[Source data]
____________________

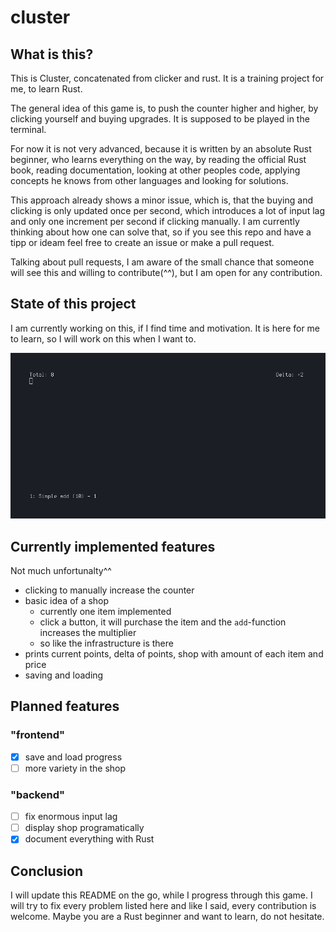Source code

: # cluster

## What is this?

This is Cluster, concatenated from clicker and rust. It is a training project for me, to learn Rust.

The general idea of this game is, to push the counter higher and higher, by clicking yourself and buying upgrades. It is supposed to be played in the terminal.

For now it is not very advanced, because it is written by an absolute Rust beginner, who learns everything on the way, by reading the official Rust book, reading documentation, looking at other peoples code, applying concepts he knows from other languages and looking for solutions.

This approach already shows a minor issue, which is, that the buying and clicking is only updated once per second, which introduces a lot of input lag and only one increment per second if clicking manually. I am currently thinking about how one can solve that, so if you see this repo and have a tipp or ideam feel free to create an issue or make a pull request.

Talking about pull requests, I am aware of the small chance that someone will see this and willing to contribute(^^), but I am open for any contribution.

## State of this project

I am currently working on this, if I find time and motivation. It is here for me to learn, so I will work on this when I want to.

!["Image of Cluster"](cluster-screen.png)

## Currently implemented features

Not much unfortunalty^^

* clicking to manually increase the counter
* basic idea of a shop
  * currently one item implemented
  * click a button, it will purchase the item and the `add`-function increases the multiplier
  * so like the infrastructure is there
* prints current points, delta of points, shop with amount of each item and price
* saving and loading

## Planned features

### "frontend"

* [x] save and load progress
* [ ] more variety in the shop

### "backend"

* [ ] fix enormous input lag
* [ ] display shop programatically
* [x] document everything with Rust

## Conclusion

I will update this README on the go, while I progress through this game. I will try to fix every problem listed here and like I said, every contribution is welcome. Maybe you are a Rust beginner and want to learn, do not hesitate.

____________________

**Exercise:** Retype the source text of every item above character for character, omitting the pictures.

**Exercise solution:**
Source code

: # cluster

## What is this?

This is Cluster, concatenated from clicker and rust. It is a training project for me, to learn Rust.

The general idea of this game is, to push the counter higher and higher, by clicking yourself and buying upgrades. It is supposed to be played in the terminal.

For now it is not very advanced, because it is written by an absolute Rust beginner, who learns everything on the way, by reading the official Rust book, reading documentation, looking at other peoples code, applying concepts he knows from other languages and looking for solutions.

This approach already shows a minor issue, which is, that the buying and clicking is only updated once per second, which introduces a lot of input lag and only one increment per second if clicking manually. I am currently thinking about how one can solve that, so if you see this repo and have a tipp or ideam feel free to create an issue or make a pull request.

Talking about pull requests, I am aware of the small chance that someone will see this and willing to contribute(^^), but I am open for any contribution.

## State of this project

I am currently working on this, if I find time and motivation. It is here for me to learn, so I will work on this when I want to.

!["Image of Cluster"](cluster-screen.png)

## Currently implemented features

Not much unfortunalty^^

* clicking to manually increase the counter
* basic idea of a shop
  * currently one item implemented
  * click a button, it will purchase the item and the `add`-function increases the multiplier
  * so like the infrastructure is there
* prints current points, delta of points, shop with amount of each item and price
* saving and loading

## Planned features

### "frontend"

* [x] save and load progress
* [ ] more variety in the shop

### "backend"

* [ ] fix enormous input lag
* [ ] display shop programatically
* [x] document everything with Rust

## Conclusion

I will update this README on the go, while I progress through this game. I will try to fix every problem listed here and like I said, every contribution is welcome. Maybe you are a Rust beginner and want to learn, do not hesitate.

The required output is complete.